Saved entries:
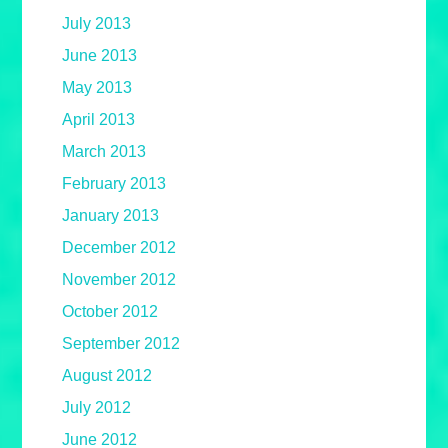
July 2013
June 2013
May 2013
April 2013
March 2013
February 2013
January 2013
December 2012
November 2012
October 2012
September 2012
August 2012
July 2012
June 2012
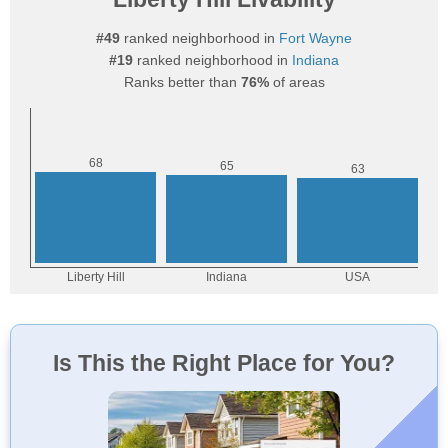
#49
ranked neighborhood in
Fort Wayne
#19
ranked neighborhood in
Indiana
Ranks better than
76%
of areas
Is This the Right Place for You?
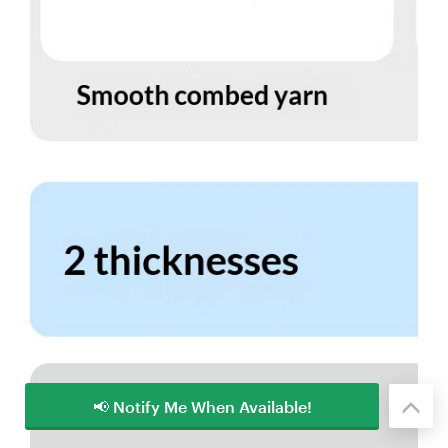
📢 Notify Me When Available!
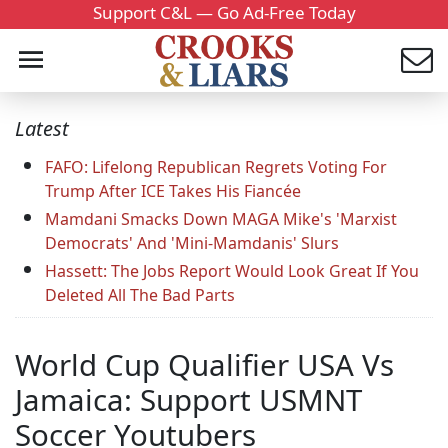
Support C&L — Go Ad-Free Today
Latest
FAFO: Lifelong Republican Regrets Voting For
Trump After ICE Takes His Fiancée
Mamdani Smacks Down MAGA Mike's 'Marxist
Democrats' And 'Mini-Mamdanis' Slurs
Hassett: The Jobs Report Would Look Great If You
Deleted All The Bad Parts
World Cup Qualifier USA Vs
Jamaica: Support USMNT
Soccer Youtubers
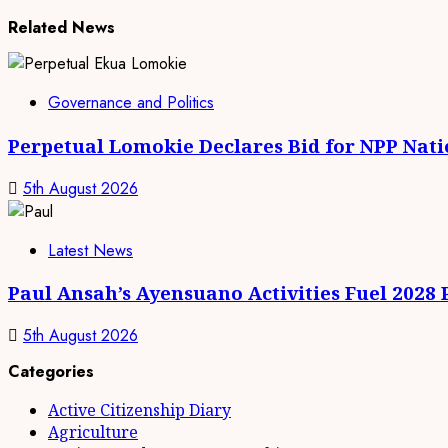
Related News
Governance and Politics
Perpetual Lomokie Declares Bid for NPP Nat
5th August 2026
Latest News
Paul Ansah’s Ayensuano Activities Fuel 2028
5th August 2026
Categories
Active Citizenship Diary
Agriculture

...

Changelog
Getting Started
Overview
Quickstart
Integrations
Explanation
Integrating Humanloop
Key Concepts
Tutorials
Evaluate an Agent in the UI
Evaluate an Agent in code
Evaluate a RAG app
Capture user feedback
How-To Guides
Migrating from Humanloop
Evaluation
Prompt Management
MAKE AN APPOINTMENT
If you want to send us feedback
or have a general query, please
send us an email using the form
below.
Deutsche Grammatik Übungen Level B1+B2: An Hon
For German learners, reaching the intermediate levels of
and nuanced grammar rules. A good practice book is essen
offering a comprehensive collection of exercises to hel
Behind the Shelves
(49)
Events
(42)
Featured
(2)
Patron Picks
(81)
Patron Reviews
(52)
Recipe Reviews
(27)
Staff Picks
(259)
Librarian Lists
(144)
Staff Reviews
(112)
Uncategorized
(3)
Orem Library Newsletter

...

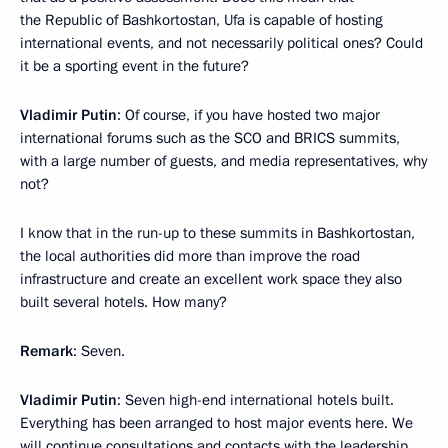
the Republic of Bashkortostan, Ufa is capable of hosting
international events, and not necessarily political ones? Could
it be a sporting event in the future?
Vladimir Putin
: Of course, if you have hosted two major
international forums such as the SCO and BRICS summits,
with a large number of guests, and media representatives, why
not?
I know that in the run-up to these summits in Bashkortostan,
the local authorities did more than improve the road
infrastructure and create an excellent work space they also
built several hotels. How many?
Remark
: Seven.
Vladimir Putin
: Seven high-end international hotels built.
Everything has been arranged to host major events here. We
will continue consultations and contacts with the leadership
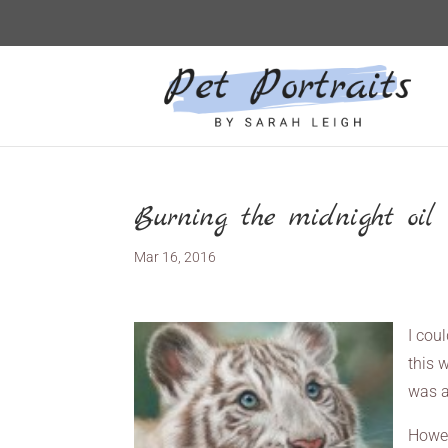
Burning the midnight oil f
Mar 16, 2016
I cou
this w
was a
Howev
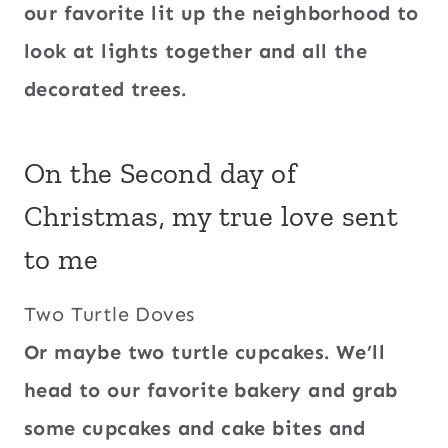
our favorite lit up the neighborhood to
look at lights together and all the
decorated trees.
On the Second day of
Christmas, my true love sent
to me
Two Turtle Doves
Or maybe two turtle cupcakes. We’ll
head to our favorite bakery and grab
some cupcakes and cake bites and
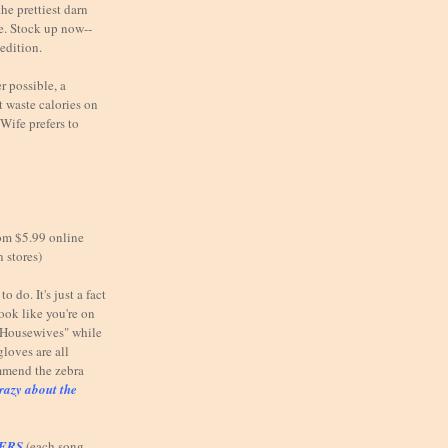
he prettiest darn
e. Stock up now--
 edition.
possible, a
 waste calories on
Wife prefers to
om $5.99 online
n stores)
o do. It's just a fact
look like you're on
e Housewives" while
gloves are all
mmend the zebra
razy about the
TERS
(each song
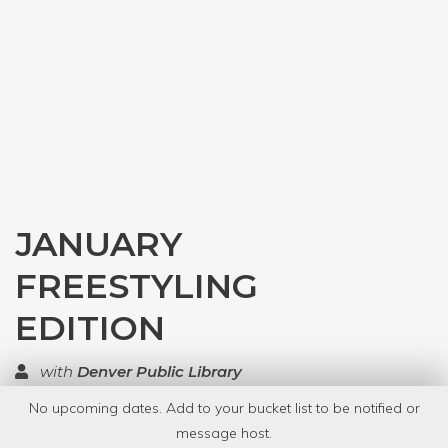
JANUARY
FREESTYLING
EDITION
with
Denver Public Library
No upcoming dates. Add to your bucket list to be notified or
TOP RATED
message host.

→ **Your instructions**
Put the part of the material that opens with the line containing "Related News" and closes with the line containing "Agriculture" into a numbered list, including both of those lines and leaving out any blank lines.

→ **Written answer**
1. Related News
2. Governance and Politics
3. Perpetual Lomokie Declares Bid for NPP Nat
4. 5th August 2026
5. Latest News
6. Paul Ansah’s Ayensuano Activities Fuel 2028
7. 5th August 2026
8. Categories
9. Active Citizenship Diary
10. Agriculture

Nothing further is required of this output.